"The Stripe Paradox"

La₂₋ₓBaₓCuO₄ at 1/8 doping is the poster child for stripe-suppressed superconductivity. Charge and spin stripes form a static order that pins the doping at exactly the ratio where superconductivity should be strongest, and the transition temperature drops to 5 K — an anomalous dip in an otherwise smooth dome. The conventional explanation: stripes compete with superconductivity.

The paper applies modest in-plane stress and watches the transition temperature rise to 37 K — a sevenfold increase from a mechanical perturbation. Muon-spin rotation shows that the stress suppresses the low-temperature tetragonal phase and reduces the volume fraction of static stripe order. The superconducting volume fraction increases in lockstep.

But the resolution isn’t “stripes bad, superconductivity good.” The 37 K transition temperature at 1/8 doping is optimal — as high as any doping in the La-214 family under the same conditions. The stripe-forming composition, freed from static order, hosts the strongest superconductivity. The stripe interactions that order statically at low stress appear to enhance the pairing at higher stress, when the static order is disrupted but the fluctuating correlations remain.

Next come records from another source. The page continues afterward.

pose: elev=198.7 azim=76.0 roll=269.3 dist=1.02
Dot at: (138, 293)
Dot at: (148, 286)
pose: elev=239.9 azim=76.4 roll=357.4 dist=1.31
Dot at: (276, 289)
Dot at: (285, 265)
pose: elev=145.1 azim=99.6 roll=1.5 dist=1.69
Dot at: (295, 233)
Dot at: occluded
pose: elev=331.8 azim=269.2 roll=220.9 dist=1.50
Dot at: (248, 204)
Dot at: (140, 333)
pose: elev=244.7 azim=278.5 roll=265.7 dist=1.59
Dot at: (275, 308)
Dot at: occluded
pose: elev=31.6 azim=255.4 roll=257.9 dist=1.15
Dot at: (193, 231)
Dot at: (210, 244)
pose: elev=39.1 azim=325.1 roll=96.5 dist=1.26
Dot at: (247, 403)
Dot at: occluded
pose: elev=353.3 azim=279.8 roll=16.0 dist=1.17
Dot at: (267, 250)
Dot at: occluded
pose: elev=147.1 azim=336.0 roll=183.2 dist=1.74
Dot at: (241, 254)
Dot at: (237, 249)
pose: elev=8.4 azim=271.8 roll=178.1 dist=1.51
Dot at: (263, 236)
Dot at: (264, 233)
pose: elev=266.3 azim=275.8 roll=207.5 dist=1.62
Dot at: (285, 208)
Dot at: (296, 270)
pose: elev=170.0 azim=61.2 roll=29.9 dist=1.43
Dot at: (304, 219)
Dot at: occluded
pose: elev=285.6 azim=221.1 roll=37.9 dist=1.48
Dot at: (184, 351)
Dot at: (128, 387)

Static stripes suppress phase coherence, not pairing. The Cooper pairs form — the stripe interactions help them form — but they can’t establish long-range phase coherence through the static stripe matrix. Stress disrupts the static order while preserving the fluctuating pairing correlations.

Competition and cooperation from the same interaction, separated by whether the stripes are frozen or fluctuating. The paradox dissolves once you distinguish pairing from coherence.